> [Problem description] Give again, word for word, each line from the top of the listing through the line that holds "framed print: present [505,79,553,132]".

> [Information]
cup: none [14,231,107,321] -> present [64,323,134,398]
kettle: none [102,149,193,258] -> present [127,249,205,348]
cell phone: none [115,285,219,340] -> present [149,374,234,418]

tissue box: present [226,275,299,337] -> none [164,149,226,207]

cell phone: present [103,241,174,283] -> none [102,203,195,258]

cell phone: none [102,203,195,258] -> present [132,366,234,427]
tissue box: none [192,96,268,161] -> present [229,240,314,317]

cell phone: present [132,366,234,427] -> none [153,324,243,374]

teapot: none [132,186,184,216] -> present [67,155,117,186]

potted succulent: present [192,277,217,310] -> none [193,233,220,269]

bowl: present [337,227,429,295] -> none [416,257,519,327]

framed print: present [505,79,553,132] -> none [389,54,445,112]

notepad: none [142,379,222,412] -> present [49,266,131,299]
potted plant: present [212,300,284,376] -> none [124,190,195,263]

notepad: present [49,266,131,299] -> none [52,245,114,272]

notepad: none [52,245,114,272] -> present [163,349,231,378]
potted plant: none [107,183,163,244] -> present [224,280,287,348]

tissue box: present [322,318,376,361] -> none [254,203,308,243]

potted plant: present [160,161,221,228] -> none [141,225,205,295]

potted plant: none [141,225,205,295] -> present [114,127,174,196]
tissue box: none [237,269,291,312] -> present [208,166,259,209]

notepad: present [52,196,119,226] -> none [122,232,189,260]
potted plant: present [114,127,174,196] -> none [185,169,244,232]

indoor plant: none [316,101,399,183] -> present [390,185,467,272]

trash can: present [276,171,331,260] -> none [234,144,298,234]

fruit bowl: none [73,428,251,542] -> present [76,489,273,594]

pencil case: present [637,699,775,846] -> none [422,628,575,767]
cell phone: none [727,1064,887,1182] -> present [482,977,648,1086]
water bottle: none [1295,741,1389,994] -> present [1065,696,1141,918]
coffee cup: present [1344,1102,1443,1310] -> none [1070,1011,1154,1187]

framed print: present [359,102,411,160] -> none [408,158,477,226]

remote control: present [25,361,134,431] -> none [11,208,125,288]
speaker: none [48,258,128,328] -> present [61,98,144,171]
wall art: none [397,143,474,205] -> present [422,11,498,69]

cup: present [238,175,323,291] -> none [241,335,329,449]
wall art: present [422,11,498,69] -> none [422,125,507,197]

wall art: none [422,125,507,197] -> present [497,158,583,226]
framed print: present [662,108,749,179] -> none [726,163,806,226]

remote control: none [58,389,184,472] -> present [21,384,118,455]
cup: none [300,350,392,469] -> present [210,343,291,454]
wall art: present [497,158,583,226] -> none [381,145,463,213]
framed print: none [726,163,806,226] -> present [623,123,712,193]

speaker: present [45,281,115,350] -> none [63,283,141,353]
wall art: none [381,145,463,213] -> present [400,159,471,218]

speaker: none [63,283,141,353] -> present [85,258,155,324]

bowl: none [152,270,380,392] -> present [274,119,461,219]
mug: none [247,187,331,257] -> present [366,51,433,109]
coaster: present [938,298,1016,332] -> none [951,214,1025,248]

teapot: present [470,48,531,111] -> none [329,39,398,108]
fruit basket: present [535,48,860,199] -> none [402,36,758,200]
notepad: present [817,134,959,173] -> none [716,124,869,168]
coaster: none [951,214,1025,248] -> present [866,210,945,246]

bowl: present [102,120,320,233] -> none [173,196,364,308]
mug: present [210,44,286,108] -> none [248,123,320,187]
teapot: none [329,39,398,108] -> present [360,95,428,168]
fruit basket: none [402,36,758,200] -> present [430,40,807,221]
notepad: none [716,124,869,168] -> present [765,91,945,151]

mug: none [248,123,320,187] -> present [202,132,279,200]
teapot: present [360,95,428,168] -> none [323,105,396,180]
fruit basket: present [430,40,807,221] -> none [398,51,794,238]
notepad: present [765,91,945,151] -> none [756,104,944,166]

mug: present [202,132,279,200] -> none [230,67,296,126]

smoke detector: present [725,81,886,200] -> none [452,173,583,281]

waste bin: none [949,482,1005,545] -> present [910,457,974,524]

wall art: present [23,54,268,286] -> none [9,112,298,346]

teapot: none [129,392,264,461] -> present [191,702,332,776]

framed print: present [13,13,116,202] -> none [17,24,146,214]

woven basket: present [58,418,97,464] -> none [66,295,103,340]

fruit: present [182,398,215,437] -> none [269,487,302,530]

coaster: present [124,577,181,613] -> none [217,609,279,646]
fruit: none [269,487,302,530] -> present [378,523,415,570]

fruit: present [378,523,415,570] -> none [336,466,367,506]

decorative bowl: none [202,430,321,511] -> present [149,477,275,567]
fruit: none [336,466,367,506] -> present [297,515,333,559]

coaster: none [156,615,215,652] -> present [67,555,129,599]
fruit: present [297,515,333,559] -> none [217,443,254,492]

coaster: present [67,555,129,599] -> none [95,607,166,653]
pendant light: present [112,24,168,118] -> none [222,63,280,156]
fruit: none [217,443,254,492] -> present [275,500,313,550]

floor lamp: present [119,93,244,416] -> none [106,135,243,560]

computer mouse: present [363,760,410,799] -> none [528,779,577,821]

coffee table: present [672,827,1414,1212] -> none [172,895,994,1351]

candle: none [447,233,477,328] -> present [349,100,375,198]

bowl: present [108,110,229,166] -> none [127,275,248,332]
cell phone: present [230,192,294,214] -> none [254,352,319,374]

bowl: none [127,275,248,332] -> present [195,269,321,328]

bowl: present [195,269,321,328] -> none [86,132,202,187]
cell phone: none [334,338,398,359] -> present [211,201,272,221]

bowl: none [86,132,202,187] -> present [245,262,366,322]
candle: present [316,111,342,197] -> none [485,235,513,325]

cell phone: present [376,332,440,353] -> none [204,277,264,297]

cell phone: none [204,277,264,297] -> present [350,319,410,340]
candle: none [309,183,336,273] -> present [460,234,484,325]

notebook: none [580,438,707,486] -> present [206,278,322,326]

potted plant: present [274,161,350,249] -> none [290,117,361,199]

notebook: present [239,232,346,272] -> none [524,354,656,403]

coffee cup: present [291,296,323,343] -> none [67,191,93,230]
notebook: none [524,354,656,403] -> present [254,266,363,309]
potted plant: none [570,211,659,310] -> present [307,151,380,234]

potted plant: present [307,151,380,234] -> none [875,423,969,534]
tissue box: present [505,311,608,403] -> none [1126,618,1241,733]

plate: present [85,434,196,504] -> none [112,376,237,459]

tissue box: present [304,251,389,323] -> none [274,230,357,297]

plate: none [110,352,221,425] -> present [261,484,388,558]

> [Task result]
cup: none [14,231,107,321] -> present [64,323,134,398]
kettle: none [102,149,193,258] -> present [127,249,205,348]
cell phone: none [115,285,219,340] -> present [149,374,234,418]

tissue box: present [226,275,299,337] -> none [164,149,226,207]

cell phone: present [103,241,174,283] -> none [102,203,195,258]

cell phone: none [102,203,195,258] -> present [132,366,234,427]
tissue box: none [192,96,268,161] -> present [229,240,314,317]

cell phone: present [132,366,234,427] -> none [153,324,243,374]

teapot: none [132,186,184,216] -> present [67,155,117,186]

potted succulent: present [192,277,217,310] -> none [193,233,220,269]

bowl: present [337,227,429,295] -> none [416,257,519,327]

framed print: present [505,79,553,132] -> none [389,54,445,112]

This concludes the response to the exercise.